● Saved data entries
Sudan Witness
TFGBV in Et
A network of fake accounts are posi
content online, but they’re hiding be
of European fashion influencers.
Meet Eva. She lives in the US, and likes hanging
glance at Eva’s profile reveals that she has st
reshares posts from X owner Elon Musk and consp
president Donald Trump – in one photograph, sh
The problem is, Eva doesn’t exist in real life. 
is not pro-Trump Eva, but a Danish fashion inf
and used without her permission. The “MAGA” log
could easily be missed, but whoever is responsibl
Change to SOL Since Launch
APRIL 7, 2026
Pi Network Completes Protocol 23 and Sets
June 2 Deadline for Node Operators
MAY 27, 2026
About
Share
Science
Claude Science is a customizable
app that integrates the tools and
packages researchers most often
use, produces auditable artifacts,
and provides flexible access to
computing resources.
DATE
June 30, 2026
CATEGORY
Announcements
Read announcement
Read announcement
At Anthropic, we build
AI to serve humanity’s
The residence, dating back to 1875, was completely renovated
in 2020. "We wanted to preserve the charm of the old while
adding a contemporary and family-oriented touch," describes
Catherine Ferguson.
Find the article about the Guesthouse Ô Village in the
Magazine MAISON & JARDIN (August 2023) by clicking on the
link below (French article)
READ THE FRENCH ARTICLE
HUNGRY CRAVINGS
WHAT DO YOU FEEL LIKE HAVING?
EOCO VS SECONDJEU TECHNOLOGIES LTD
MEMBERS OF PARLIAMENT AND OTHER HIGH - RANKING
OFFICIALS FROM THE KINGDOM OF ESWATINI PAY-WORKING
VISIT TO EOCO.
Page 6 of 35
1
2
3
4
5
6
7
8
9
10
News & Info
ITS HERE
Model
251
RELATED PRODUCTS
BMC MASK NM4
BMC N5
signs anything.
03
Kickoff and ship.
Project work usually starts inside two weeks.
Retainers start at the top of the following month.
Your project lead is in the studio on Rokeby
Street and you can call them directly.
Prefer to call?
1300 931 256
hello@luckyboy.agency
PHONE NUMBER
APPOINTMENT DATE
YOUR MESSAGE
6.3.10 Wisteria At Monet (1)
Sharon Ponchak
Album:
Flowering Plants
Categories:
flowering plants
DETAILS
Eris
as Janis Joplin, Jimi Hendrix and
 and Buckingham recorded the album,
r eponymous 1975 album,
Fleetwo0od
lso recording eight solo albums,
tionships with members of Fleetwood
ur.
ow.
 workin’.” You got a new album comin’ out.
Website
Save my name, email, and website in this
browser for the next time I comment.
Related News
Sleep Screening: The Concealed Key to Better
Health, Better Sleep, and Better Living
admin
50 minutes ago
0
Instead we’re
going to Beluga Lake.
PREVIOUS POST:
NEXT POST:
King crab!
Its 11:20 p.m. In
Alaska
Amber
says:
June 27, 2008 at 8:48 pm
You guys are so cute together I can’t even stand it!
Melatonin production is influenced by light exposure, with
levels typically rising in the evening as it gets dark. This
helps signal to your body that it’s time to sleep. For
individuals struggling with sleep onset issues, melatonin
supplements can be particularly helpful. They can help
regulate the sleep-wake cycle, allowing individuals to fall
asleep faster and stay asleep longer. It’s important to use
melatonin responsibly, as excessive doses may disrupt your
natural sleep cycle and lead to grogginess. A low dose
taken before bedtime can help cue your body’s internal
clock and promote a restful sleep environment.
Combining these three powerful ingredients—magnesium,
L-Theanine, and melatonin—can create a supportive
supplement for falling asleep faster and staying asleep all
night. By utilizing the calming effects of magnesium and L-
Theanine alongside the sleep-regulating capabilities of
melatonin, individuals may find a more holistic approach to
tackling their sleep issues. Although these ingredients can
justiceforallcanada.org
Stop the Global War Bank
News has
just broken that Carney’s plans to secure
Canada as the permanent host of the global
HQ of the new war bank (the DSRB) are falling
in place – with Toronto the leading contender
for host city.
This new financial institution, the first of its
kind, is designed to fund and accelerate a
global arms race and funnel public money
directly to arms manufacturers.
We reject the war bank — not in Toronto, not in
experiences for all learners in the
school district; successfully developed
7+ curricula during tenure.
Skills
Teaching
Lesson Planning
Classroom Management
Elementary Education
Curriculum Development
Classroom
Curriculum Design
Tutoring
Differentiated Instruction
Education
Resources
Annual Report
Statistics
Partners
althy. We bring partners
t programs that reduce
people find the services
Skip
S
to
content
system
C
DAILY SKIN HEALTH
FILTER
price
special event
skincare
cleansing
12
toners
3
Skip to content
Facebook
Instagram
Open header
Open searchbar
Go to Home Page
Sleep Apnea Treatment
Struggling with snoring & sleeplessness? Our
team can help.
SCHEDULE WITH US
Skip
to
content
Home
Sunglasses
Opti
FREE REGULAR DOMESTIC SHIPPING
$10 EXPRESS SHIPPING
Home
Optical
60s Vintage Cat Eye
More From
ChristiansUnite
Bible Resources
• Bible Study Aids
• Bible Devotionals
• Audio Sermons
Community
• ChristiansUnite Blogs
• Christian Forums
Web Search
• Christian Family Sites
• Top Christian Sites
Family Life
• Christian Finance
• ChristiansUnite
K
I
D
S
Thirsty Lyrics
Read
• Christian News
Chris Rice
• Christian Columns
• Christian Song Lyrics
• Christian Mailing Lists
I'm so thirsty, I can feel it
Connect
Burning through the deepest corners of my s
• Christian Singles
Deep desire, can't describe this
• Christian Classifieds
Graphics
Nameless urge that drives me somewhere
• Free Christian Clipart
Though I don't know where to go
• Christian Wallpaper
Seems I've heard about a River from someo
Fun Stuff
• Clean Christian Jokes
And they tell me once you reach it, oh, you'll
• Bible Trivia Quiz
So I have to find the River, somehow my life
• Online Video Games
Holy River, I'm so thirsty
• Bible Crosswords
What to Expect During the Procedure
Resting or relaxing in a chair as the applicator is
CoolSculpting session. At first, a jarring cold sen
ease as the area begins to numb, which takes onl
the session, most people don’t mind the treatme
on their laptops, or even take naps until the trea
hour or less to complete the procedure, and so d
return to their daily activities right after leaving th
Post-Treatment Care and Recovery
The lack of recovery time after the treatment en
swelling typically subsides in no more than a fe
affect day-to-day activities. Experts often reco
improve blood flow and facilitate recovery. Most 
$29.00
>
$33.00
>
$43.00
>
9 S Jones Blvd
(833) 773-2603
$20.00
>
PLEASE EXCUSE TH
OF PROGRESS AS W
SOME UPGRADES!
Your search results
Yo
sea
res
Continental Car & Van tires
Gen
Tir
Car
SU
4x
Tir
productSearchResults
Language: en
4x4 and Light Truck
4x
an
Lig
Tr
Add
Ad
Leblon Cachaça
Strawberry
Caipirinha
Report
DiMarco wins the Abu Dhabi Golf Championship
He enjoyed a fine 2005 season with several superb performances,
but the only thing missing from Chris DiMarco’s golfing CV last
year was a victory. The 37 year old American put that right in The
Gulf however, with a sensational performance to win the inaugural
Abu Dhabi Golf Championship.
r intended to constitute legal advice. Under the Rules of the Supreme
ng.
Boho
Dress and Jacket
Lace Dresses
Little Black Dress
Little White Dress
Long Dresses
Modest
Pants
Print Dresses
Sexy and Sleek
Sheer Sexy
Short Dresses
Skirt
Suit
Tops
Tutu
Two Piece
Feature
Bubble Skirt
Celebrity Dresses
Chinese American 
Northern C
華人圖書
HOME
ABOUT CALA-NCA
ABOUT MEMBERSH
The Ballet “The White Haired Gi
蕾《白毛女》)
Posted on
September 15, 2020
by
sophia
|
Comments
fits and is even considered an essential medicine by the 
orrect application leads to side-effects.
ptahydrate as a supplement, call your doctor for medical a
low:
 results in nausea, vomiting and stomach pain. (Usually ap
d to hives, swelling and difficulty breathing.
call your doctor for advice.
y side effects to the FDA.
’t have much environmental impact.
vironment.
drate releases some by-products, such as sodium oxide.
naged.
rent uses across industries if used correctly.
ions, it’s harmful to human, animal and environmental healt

● Action item
Repeat the entries above exactly, from the first line through the line containing "is not pro-Trump".

● Result for this exercise
Sudan Witness
TFGBV in Et
A network of fake accounts are posi
content online, but they’re hiding be
of European fashion influencers.
Meet Eva. She lives in the US, and likes hanging
glance at Eva’s profile reveals that she has st
reshares posts from X owner Elon Musk and consp
president Donald Trump – in one photograph, sh
The problem is, Eva doesn’t exist in real life. 
is not pro-Trump Eva, but a Danish fashion inf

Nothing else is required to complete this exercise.